> **WORK TO BE COMPLETED**
Rewrite the rows from the start through the line containing "What is the spread (max minus min) of values at 00:03?", with "greatest" replaced by "highest" and everything else left the same.

Data entries:
+ + + +

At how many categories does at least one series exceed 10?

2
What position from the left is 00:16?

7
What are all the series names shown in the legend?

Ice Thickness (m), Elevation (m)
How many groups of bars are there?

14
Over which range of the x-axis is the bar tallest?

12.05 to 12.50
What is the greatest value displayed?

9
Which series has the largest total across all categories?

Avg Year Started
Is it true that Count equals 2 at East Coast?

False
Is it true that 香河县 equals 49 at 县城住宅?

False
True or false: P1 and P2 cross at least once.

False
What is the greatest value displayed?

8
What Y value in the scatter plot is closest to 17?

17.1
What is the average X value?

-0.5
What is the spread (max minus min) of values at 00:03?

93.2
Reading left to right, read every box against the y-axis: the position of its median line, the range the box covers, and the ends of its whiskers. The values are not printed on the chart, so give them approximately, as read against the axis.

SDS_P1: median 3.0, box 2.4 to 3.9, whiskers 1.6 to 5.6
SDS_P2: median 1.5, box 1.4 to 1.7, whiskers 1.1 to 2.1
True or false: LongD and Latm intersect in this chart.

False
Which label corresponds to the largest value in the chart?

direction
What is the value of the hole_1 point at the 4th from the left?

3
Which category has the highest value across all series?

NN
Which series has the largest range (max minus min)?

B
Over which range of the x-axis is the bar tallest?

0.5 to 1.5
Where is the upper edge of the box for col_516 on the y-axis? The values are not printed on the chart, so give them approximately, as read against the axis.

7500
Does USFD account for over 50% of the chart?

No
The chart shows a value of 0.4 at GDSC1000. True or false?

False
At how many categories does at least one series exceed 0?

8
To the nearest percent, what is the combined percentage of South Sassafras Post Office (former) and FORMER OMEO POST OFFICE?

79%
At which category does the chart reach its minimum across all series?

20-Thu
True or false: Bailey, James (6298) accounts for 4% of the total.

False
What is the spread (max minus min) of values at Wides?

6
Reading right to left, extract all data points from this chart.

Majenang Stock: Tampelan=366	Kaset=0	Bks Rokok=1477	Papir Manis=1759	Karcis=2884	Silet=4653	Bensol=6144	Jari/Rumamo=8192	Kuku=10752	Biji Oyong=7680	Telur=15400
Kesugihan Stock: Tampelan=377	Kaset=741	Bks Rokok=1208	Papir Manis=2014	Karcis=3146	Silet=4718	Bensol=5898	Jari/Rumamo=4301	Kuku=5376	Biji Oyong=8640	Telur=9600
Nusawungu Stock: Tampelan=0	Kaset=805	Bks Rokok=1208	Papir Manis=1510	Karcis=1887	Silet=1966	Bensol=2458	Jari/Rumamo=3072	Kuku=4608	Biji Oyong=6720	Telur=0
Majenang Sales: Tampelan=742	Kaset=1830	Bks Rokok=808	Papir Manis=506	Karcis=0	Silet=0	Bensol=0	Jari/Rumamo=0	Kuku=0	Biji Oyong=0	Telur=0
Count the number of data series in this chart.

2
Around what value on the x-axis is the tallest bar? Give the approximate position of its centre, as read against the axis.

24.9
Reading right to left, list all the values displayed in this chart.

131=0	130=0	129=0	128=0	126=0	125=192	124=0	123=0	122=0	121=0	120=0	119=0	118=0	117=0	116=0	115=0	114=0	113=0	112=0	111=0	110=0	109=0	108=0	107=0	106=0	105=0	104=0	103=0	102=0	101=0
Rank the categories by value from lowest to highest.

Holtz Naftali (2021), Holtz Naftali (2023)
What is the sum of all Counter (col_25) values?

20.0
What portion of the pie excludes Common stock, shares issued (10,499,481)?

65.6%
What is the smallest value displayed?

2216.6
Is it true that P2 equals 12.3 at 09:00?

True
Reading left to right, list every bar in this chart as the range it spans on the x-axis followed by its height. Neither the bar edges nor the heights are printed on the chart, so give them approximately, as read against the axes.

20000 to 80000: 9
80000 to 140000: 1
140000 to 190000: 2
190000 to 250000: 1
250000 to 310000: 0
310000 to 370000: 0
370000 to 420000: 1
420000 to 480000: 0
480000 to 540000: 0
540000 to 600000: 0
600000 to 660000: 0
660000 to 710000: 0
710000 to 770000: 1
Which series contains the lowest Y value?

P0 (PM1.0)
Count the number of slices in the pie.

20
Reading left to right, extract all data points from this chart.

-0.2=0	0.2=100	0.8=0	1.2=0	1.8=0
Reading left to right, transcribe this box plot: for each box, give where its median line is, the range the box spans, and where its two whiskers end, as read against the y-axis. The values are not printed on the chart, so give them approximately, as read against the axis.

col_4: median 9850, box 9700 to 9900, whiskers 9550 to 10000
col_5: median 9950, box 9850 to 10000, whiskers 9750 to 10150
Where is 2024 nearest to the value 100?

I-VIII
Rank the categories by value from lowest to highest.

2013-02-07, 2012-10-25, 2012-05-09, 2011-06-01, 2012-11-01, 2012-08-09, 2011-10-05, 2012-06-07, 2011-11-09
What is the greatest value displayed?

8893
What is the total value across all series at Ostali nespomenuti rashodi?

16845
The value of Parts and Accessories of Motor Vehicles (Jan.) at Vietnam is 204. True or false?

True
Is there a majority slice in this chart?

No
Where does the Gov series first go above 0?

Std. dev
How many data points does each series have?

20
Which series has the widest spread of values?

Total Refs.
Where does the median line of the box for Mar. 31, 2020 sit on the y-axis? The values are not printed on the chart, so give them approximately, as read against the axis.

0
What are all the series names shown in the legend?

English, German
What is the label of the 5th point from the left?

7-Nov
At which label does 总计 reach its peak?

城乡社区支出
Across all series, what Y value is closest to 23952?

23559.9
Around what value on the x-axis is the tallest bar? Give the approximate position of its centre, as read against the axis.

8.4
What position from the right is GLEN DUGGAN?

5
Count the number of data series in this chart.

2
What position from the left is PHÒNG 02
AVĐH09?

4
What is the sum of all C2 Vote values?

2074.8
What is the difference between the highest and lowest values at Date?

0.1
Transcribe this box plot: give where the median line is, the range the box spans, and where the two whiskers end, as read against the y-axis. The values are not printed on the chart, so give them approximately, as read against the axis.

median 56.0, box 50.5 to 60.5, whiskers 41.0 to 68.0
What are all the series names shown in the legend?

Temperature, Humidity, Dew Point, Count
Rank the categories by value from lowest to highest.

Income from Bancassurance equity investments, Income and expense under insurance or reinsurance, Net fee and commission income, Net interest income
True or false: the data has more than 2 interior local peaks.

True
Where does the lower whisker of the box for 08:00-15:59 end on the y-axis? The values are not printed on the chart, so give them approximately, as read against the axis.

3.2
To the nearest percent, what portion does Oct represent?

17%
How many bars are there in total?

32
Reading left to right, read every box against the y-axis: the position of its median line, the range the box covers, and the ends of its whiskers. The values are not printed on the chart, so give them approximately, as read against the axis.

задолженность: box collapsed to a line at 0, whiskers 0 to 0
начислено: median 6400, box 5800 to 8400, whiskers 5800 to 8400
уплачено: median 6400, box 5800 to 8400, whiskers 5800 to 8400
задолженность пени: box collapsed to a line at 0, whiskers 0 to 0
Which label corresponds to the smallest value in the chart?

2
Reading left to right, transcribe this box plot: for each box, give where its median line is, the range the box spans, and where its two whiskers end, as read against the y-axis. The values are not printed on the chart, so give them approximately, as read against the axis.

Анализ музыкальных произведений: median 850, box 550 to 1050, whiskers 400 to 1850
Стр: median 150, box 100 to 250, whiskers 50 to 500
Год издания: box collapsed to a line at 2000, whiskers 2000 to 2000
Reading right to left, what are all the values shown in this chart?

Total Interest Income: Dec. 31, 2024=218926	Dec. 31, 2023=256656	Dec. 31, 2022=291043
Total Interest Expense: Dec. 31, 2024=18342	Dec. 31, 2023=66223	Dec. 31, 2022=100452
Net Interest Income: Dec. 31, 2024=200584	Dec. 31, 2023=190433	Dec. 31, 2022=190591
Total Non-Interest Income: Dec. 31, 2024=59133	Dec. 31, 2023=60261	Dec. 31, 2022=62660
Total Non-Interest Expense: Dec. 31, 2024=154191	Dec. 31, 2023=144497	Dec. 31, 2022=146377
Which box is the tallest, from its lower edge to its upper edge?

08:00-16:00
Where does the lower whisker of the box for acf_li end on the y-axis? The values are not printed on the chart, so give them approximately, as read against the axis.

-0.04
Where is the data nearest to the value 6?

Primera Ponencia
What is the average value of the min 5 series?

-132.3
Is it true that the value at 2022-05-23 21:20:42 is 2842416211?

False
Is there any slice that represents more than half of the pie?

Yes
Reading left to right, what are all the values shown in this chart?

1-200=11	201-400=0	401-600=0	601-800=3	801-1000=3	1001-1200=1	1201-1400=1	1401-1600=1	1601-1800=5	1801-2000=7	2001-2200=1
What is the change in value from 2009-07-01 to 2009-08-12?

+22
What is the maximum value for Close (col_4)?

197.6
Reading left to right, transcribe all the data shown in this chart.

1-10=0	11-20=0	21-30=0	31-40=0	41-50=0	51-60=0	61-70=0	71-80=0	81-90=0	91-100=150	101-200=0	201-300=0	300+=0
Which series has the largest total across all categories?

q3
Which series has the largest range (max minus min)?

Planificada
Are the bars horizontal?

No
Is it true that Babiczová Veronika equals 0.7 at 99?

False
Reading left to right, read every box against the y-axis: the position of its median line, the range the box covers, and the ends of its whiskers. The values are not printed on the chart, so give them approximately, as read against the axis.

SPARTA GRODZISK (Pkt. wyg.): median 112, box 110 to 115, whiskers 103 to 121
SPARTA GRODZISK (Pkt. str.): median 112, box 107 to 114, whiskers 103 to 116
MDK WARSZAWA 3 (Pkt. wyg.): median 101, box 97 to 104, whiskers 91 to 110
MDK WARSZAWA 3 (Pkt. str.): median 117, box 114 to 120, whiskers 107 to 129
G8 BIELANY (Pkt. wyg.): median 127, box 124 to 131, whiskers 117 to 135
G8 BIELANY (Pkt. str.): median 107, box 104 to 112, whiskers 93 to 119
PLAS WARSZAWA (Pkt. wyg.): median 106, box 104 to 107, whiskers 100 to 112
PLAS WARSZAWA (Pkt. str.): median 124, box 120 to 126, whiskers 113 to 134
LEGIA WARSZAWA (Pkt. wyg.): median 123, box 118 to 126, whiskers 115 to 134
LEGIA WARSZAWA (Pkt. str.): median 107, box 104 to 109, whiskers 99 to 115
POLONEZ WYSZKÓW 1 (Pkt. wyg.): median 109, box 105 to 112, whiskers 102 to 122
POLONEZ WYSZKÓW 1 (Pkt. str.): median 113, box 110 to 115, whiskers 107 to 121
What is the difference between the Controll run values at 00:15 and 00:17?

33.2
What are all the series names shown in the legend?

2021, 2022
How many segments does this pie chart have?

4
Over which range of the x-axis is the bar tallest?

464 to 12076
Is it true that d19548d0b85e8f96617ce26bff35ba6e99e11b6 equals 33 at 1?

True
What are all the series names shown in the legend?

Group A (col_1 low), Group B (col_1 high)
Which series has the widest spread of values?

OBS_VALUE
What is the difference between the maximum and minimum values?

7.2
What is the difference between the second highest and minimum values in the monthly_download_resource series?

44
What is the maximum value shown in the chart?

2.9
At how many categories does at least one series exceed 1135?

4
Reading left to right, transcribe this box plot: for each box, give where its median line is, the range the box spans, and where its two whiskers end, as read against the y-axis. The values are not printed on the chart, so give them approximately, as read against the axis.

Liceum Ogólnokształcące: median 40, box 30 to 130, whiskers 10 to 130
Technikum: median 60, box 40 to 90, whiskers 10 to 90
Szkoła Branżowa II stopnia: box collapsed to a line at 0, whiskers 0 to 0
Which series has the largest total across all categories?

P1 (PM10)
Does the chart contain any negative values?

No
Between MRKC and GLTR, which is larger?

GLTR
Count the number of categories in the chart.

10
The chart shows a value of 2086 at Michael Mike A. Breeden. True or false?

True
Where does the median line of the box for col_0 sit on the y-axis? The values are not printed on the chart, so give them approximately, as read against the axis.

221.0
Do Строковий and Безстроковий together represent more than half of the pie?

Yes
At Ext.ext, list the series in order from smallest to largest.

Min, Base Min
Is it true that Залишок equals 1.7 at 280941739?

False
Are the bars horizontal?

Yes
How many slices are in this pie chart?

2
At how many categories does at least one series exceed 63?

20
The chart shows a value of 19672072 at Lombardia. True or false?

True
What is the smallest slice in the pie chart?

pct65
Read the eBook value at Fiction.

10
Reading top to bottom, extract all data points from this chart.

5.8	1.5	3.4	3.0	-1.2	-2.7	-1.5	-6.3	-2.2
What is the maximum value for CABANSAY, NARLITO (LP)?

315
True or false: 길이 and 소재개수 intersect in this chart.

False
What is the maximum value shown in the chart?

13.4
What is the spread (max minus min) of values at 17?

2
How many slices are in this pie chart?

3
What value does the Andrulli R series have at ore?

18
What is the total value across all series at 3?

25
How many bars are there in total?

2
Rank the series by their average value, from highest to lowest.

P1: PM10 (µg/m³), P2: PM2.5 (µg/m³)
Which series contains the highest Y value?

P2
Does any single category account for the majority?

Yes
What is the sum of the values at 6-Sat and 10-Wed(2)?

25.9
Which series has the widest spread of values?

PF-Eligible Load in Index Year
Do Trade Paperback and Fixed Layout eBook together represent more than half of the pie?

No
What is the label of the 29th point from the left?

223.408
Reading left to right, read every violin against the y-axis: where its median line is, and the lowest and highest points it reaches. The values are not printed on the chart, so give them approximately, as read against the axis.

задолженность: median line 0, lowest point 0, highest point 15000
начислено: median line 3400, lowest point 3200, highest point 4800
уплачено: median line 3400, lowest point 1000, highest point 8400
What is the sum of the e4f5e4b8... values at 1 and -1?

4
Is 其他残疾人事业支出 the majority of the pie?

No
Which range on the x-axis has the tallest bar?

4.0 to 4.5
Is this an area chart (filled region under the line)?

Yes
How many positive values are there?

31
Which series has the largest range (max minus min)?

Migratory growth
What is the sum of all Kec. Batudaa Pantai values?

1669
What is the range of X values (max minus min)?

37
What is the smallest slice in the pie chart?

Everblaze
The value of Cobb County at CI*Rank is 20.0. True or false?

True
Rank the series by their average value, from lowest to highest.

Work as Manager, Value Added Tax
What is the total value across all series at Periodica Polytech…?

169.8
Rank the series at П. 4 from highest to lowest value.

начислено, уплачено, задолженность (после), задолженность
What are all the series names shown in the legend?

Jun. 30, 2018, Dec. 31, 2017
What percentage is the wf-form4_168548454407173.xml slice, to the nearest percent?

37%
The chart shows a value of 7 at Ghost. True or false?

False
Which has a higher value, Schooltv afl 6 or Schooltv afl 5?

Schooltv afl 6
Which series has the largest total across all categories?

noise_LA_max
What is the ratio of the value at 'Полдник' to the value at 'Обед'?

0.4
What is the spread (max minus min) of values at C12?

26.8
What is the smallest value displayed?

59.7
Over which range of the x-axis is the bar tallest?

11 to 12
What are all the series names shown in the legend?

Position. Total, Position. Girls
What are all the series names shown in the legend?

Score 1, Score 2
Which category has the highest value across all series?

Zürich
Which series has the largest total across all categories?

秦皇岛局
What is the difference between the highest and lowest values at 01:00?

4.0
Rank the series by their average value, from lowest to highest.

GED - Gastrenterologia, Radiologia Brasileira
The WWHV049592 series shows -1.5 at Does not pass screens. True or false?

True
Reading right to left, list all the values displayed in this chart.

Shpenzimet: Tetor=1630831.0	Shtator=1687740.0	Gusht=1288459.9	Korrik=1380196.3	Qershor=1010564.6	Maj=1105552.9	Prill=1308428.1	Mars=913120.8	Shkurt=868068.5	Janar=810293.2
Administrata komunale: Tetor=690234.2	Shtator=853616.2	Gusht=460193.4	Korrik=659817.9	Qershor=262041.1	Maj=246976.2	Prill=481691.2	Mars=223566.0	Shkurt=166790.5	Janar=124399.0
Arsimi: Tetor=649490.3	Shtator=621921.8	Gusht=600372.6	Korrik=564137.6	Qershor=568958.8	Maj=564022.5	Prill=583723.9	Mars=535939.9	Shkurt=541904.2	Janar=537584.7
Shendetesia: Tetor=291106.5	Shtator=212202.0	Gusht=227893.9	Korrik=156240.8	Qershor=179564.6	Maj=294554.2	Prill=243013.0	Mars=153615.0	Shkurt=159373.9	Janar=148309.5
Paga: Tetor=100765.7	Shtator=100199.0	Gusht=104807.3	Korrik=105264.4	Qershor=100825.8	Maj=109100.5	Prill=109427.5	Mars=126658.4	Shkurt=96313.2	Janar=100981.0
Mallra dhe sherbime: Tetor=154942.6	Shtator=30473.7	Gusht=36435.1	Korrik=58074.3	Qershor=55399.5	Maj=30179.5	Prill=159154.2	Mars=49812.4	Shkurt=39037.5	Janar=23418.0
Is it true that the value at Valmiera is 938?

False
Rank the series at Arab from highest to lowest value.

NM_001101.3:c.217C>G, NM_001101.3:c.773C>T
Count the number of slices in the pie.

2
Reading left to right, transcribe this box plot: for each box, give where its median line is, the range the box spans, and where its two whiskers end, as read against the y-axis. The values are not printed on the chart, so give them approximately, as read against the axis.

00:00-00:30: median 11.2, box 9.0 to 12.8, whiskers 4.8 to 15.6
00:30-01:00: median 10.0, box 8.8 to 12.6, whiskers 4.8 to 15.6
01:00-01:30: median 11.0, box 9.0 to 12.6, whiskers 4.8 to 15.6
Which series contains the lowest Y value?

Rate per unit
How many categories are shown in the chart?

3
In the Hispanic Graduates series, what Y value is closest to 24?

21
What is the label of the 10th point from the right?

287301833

+ + + +

> **EXERCISE SOLUTION**
At how many categories does at least one series exceed 10?

2
What position from the left is 00:16?

7
What are all the series names shown in the legend?

Ice Thickness (m), Elevation (m)
How many groups of bars are there?

14
Over which range of the x-axis is the bar tallest?

12.05 to 12.50
What is the highest value displayed?

9
Which series has the largest total across all categories?

Avg Year Started
Is it true that Count equals 2 at East Coast?

False
Is it true that 香河县 equals 49 at 县城住宅?

False
True or false: P1 and P2 cross at least once.

False
What is the highest value displayed?

8
What Y value in the scatter plot is closest to 17?

17.1
What is the average X value?

-0.5
What is the spread (max minus min) of values at 00:03?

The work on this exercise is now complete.